> Provided data
=======
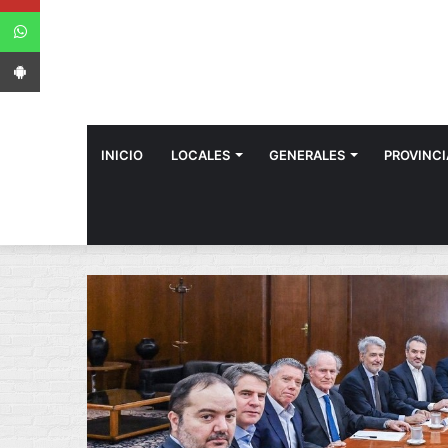
WhatsApp
App Android
INICIO
LOCALES
GENERALES
PROVINCI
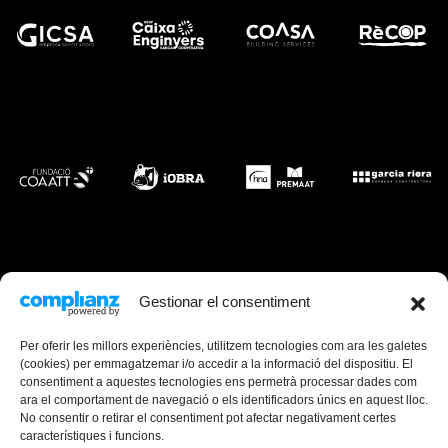
Gestionar el consentiment
Per oferir les millors experiències, utilitzem tecnologies com ara les galetes
(cookies) per emmagatzemar i/o accedir a la informació del dispositiu. El
consentiment a aquestes tecnologies ens permetrà processar dades com
ara el comportament de navegació o els identificadors únics en aquest lloc.
No consentir o retirar el consentiment pot afectar negativament certes
característiques i funcions.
=======
Go through the listing above and copy each line that contains "tecnologies".

> Result of the task
Per oferir les millors experiències, utilitzem tecnologies com ara les galetes
consentiment a aquestes tecnologies ens permetrà processar dades com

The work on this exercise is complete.